(ENTRIES SHOWN)

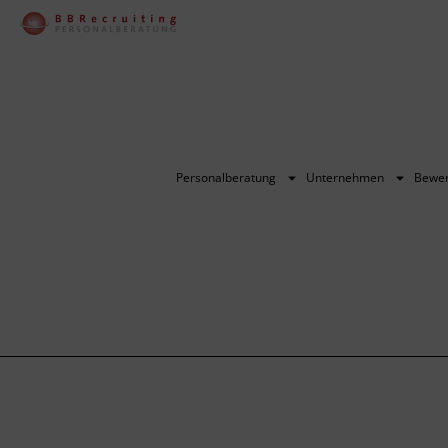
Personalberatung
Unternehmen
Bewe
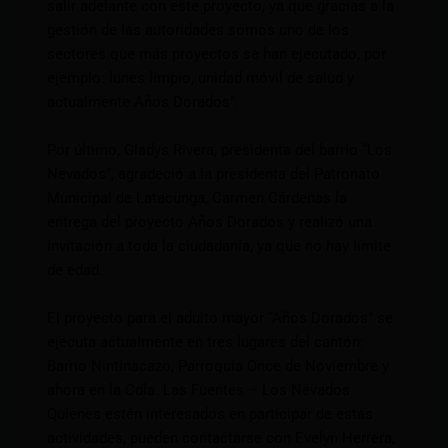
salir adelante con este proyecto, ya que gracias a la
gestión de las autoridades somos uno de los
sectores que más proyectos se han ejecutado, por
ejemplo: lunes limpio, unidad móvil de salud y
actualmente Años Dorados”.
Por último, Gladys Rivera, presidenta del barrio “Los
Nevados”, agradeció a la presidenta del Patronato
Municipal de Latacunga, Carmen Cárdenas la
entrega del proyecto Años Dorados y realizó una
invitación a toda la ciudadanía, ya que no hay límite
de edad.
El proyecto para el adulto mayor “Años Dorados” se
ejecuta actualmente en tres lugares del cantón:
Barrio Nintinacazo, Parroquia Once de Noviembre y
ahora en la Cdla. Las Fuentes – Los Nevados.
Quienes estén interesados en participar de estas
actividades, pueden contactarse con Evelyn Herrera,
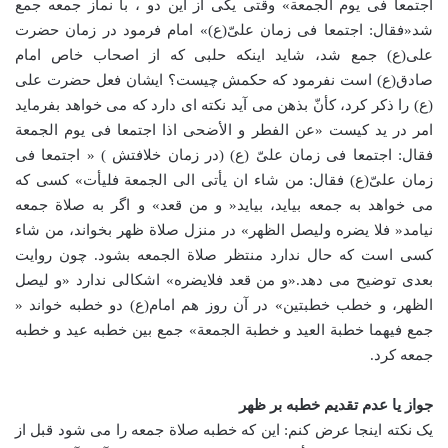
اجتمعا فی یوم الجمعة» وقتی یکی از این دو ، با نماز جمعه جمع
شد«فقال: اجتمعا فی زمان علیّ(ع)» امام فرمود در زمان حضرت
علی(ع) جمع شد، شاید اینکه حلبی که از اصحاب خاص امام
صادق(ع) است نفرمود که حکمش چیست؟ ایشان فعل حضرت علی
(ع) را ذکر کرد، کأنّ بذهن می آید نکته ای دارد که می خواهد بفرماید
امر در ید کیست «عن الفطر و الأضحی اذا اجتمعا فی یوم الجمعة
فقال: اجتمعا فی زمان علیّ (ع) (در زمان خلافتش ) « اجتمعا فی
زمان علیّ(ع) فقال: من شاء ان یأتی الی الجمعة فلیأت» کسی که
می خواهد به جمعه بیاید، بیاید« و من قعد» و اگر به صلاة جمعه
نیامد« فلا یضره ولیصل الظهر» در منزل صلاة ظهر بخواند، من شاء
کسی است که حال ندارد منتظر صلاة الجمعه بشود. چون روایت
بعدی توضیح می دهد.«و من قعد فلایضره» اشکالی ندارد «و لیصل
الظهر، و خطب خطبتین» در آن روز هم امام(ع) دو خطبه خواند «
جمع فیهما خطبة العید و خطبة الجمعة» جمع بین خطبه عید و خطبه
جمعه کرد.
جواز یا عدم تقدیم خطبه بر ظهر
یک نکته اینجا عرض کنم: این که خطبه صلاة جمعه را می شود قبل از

(End ENTRIES SHOWN)
(ENTRIES SHOWN)

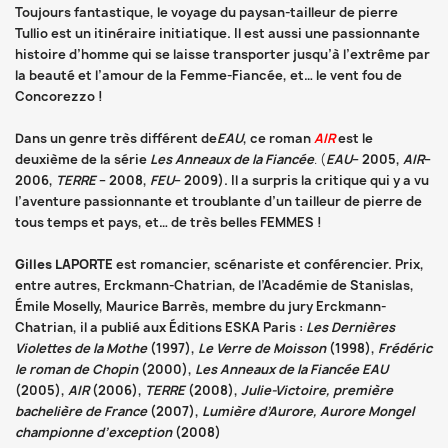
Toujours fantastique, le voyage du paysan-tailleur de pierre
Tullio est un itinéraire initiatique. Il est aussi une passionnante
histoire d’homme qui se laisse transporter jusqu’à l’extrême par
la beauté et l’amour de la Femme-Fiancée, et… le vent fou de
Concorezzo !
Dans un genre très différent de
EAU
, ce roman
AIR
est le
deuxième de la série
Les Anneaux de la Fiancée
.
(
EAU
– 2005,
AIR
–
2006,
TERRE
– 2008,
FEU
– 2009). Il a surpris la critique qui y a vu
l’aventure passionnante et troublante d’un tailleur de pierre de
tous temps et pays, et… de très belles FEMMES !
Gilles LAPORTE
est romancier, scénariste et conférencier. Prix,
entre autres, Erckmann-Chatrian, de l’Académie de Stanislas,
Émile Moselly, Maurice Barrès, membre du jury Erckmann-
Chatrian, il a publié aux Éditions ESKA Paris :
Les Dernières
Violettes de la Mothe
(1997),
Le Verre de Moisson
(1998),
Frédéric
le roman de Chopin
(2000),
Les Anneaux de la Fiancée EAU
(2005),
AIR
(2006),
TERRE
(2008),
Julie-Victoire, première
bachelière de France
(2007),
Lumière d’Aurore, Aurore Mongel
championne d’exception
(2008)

(End ENTRIES SHOWN)

THE PROBLEM -
Copy the material from the line containing "نماز جمعه جمع" through the line containing "صادق(ع) است نفرمود", swapping "حضرت" for "جناب" and keeping everything else the same.

EXERCISE OUTPUT -
اجتمعا فی یوم الجمعة» وقتی یکی از این دو ، با نماز جمعه جمع
شد«فقال: اجتمعا فی زمان علیّ(ع)» امام فرمود در زمان جناب
علی(ع) جمع شد، شاید اینکه حلبی که از اصحاب خاص امام
صادق(ع) است نفرمود که حکمش چیست؟ ایشان فعل جناب علی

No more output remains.